Porém, a queixa deles procede - pelo menos no âmbito moral, ou melhor, em termos de um conceito de justiça natural, dado que, quando fizeram o concurso público, o governo oferecia a aposentadoria integral no edital. Contudo, as disposições editalícias não são de ordem contratual, mas antes, oriundas de um jus imperi que permite ao ente estatal modificá-las unilateralmente, com base numa doutrina de prevalência do interesse público sobre o interesse do particular, seja lá qual for este direito, fundamento ou por quem se o declame. Concluindo, por mais que reclamassem, não podiam fazer nada, isto por que eles não tinham direito como aposentados, já que ainda não haviam cumprido os requisitos previstos em lei para a aposentadoria, o que vale dizer, no direito vigente, que a eles assiste apenas uma “expectativa de direito”, ou no fim das contas, o mesmo que nada.

Duas coisas, portanto, separam irrevogavelmente o serviço privado do serviço público: a contratualidade e a igualdade jurídica entre as partes. Pela contratualidade, ambos os lados têm certos entre si todos os seus direitos e deveres, e ex-ante, concordam com todos os termos e declaram-se satisfeitos com o acordo celebrado; pela igualdade jurídica entre as partes, temos que nenhum lado tem o poder de modificar unilateralmente as cláusulas estabelecidas. Juntos, estes dois institutos dão o contorno, moldam, concretizam o que há de mais rarefeito nos serviços públicos: a responsabilidade.
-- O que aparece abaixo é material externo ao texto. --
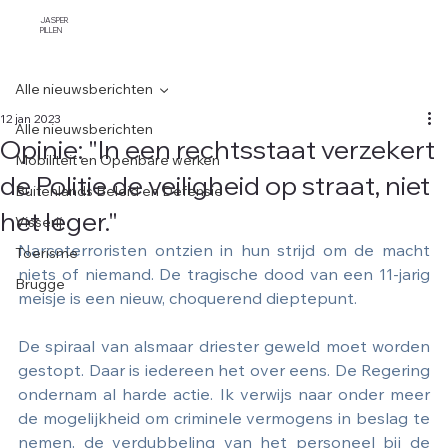
JASPER
PILLEN
Alle nieuwsberichten
12 jan 2023
Alle nieuwsberichten
Opinie: "In een rechtsstaat verzekert
Mobiliteit en Openbare werken
de Politie de veiligheid op straat, niet
Buitenlands Beleid en Defensie
het leger."
Visserij
Narcoterroristen ontzien in hun strijd om de macht 
Toerisme
niets of niemand. De tragische dood van een 11-jarig 
Brugge
meisje is een nieuw, choquerend dieptepunt. 
De spiraal van alsmaar driester geweld moet worden 
gestopt. Daar is iedereen het over eens. De Regering 
ondernam al harde actie. Ik verwijs naar onder meer 
de mogelijkheid om criminele vermogens in beslag te 
nemen, de verdubbeling van het personeel bij de 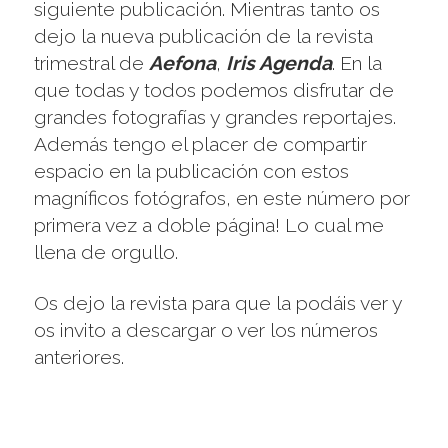
siguiente publicación. Mientras tanto os
dejo la nueva publicación de la revista
trimestral de
Aefona
,
Iris Agenda
. En la
que todas y todos podemos disfrutar de
grandes fotografías y grandes reportajes.
Además tengo el placer de compartir
espacio en la publicación con estos
magníficos fotógrafos, en este número por
primera vez a doble página! Lo cual me
llena de orgullo.
Os dejo la revista para que la podáis ver y
os invito a descargar o ver los números
anteriores.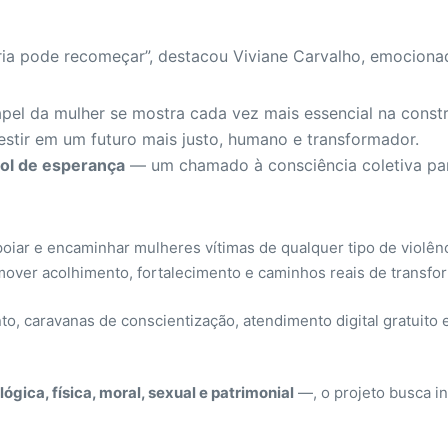
ia pode recomeçar”, destacou Viviane Carvalho, emocionad
pel da mulher se mostra cada vez mais essencial na const
vestir em um futuro mais justo, humano e transformador.
rol de esperança
— um chamado à consciência coletiva para
oiar e encaminhar mulheres vítimas de qualquer tipo de violênc
mover acolhimento, fortalecimento e caminhos reais de transfo
to, caravanas de conscientização, atendimento digital gratuito
gica, física, moral, sexual e patrimonial
—, o projeto busca i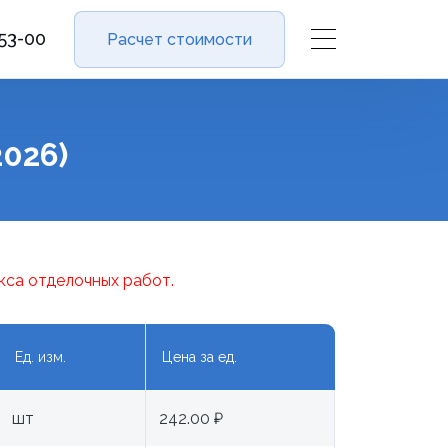
-53-00
Расчет стоимости
026)
кса отделочных работ.
Ед. изм.
Цена за ед.
шт
242.00 ₽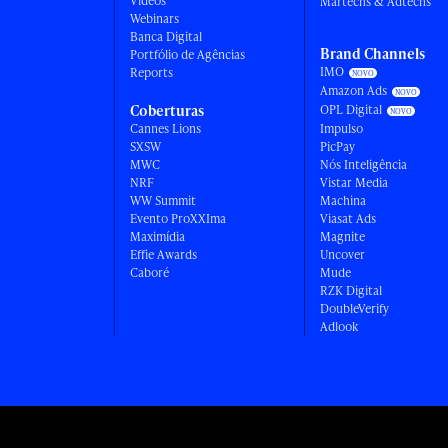
Vídeos
Martechs & Adtechs
Webinars
Banca Digital
Brand Channels
Portfólio de Agências
IMO
Reports
Amazon Ads
Coberturas
OPL Digital
Cannes Lions
Impulso
SXSW
PicPay
MWC
Nós Inteligência
NRF
Vistar Media
WW Summit
Machina
Evento ProXXIma
Viasat Ads
Maximídia
Magnite
Effie Awards
Uncover
Caboré
Mude
RZK Digital
DoubleVerify
Adlook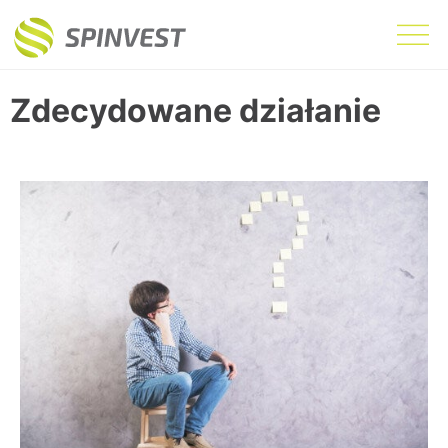
Zdecydowane działanie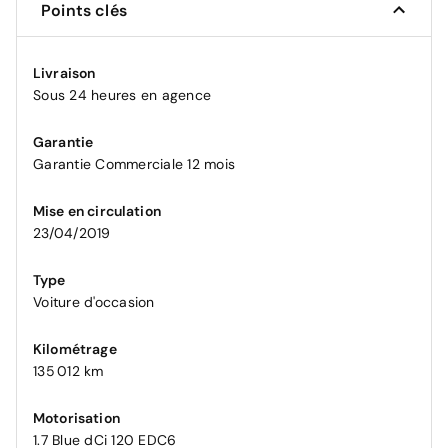
Points clés
Livraison
Sous 24 heures en agence
Garantie
Garantie Commerciale 12 mois
Mise en circulation
23/04/2019
Type
Voiture d'occasion
Kilométrage
135 012 km
Motorisation
1.7 Blue dCi 120 EDC6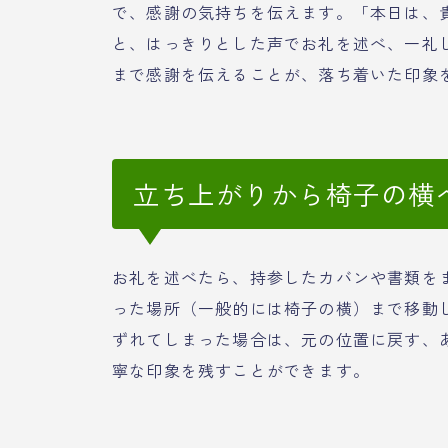
で、感謝の気持ちを伝えます。「本日は、
と、はっきりとした声でお礼を述べ、一礼
まで感謝を伝えることが、落ち着いた印象
立ち上がりから椅子の横
お礼を述べたら、持参したカバンや書類を
った場所（一般的には椅子の横）まで移動
ずれてしまった場合は、元の位置に戻す、
寧な印象を残すことができます。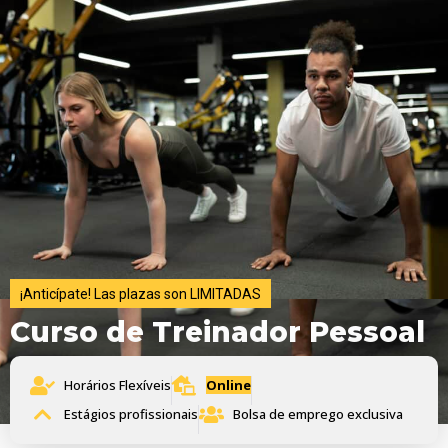
¡Anticípate! Las plazas son LIMITADAS
Curso de Treinador Pessoal
Horários Flexíveis
Online
Estágios profissionais
Bolsa de emprego exclusiva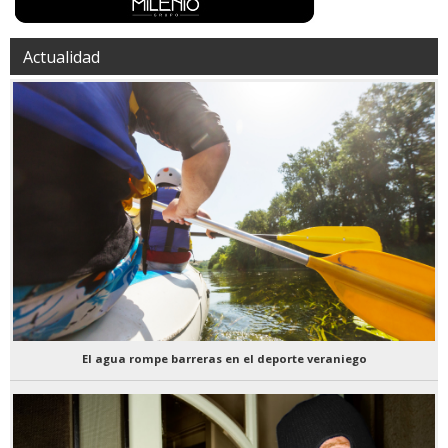
Actualidad
El agua rompe barreras en el deporte veraniego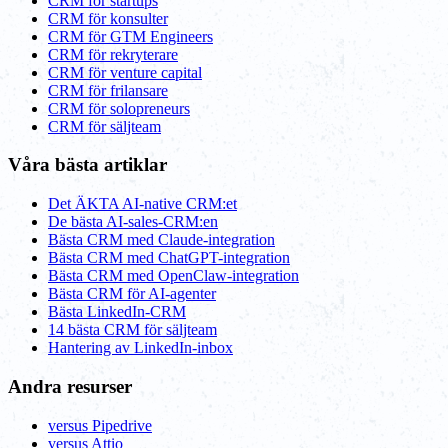
CRM för startups
CRM för konsulter
CRM för GTM Engineers
CRM för rekryterare
CRM för venture capital
CRM för frilansare
CRM för solopreneurs
CRM för säljteam
Våra bästa artiklar
Det ÄKTA AI-native CRM:et
De bästa AI-sales-CRM:en
Bästa CRM med Claude-integration
Bästa CRM med ChatGPT-integration
Bästa CRM med OpenClaw-integration
Bästa CRM för AI-agenter
Bästa LinkedIn-CRM
14 bästa CRM för säljteam
Hantering av LinkedIn-inbox
Andra resurser
versus Pipedrive
versus Attio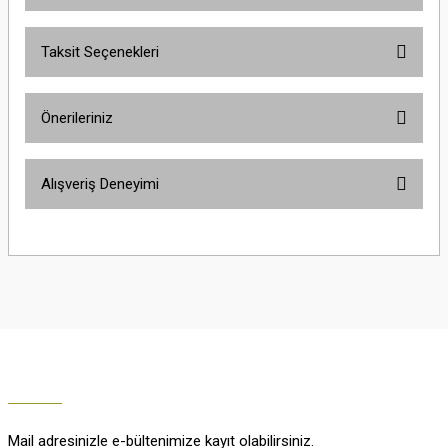
Bu ürüne ilk yorumu siz yapın!
Taksit Seçenekleri
Yorum Yaz
Ürün hakkında henüz soru sorulmamış.
Önerileriniz
Soru Sor
Bu ürünün fiyat bilgisi, resim, ürün açıklamalarında ve diğer konularda
Alışveriş Deneyimi
yetersiz gördüğünüz noktaları öneri formunu kullanarak tarafımıza
iletebilirsiniz.
Görüş ve önerileriniz için teşekkür ederiz.
Çok güzel
M... K... | 02/01/2026
Ürün resmi kalitesiz, bozuk veya görüntülenemiyor.
Ürün açıklamasında eksik bilgiler bulunuyor.
Harika
Ürün bilgilerinde hatalar bulunuyor.
K... U... | 02/01/2026
Ürün fiyatı diğer sitelerden daha pahalı.
Bu ürüne benzer farklı alternatifler olmalı.
% 100 memnuniyet
Büşra Ziya | 29/12/2025
Mail adresinizle e-bültenimize kayıt olabilirsiniz.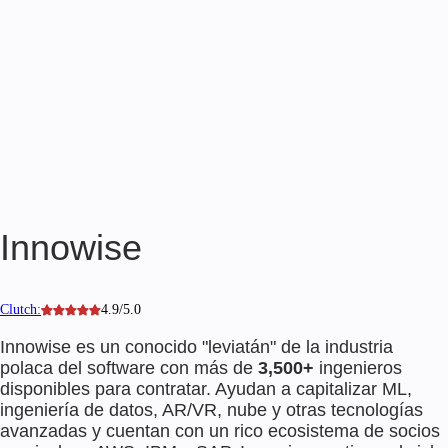
Innowise
Clutch:
4.9/5.0
Innowise es un conocido "leviatán" de la industria
polaca del software con más de
3,500+
ingenieros
disponibles para contratar. Ayudan a capitalizar ML,
ingeniería de datos, AR/VR, nube y otras tecnologías
avanzadas y cuentan con un rico ecosistema de socios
Enquanto que em relação aos serviços privados há sempre um direito concreto a ser defendido judicialmente e um responsável direto a ser cobrado, no serviço público as pessoas contam, no máximo, com estas tais de expectativas de direito, ou alegados direitos políticos (como se já não houvesse de fato direitos concretos a serem reclamados), verdadeiras fumaças que se desfazem somente no momento em que sobra um cidadão com um prejuízo na mão.
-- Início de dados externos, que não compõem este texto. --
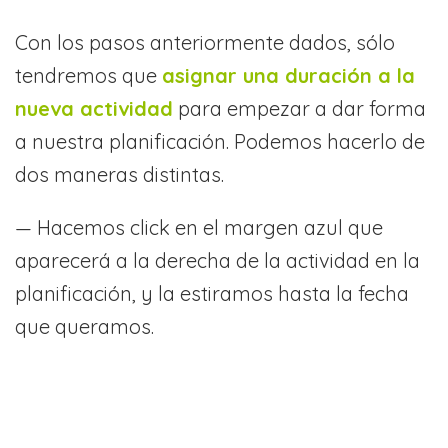
Con los pasos anteriormente dados, sólo
tendremos que
asignar una duración a la
nueva actividad
para empezar a dar forma
a nuestra planificación. Podemos hacerlo de
dos maneras distintas.
— Hacemos click en el margen azul que
aparecerá a la derecha de la actividad en la
planificación, y la estiramos hasta la fecha
que queramos.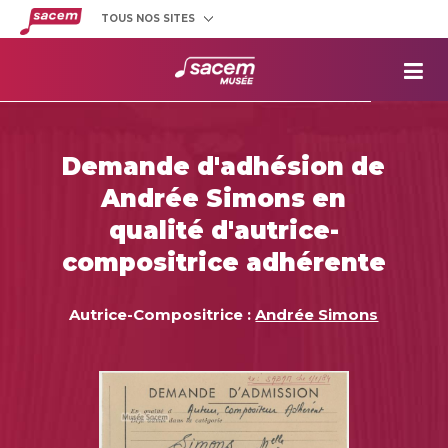
TOUS NOS SITES
Créateurs
et éditeurs
Clients
utilisateurs
La
Sacem
Aide aux
projets
Demande d'adhésion de
Musée
Sacem
Andrée Simons en
Répertoire
des œuvres
qualité d'autrice-
compositrice adhérente
Autrice-Compositrice :
Andrée Simons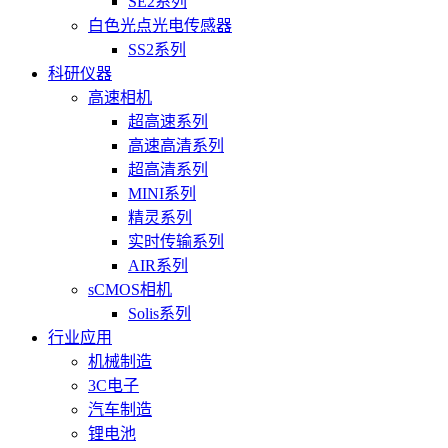
SE2系列
白色光点光电传感器
SS2系列
科研仪器
高速相机
超高速系列
高速高清系列
超高清系列
MINI系列
精灵系列
实时传输系列
AIR系列
sCMOS相机
Solis系列
行业应用
机械制造
3C电子
汽车制造
锂电池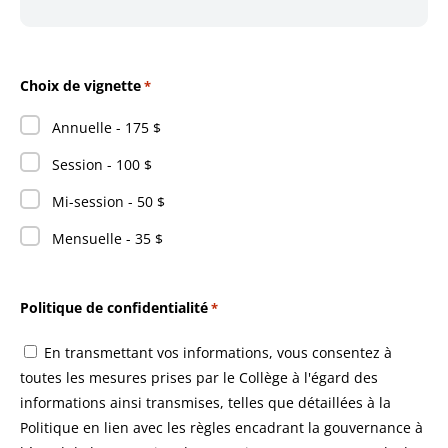
Choix de vignette
*
Annuelle - 175 $
Session - 100 $
Mi-session - 50 $
Mensuelle - 35 $
Politique de confidentialité
*
En transmettant vos informations, vous consentez à
toutes les mesures prises par le Collège à l'égard des
informations ainsi transmises, telles que détaillées à la
Politique en lien avec les règles encadrant la gouvernance à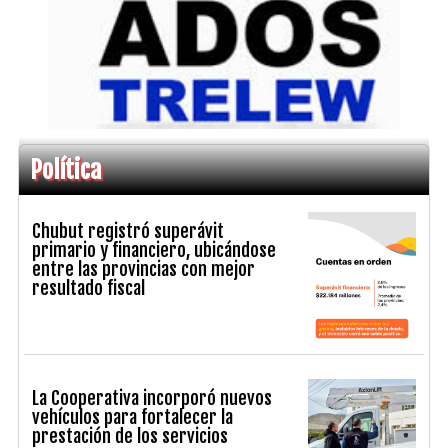
Política
Chubut registró superávit
primario y financiero, ubicándose
entre las provincias con mejor
resultado fiscal
La Cooperativa incorporó nuevos
vehículos para fortalecer la
prestación de los servicios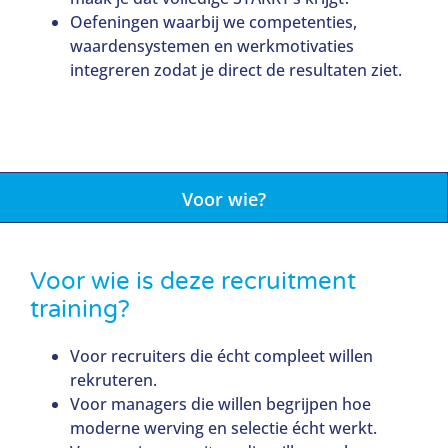
Oefeningen waarbij we competenties,
waardensystemen en werkmotivaties
integreren zodat je direct de resultaten ziet.
Voor wie?
Voor wie is deze recruitment
training?
Voor recruiters die écht compleet willen
rekruteren.
Voor managers die willen begrijpen hoe
moderne werving en selectie écht werkt.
Se há algum direito a ser reclamado, isto sim, é o de podermos escolher de quem compramos nossos serviços; que as pessoas que recebem o nosso dinheiro não brinquem com ele, mas façam o combinado, e que haja uma justiça idônea a compelir os espertinhos a cumprirem com as suas responsabilidades.
Livre-mercado, respeito aos contratos, Estado necessário: eis os nossos direitos!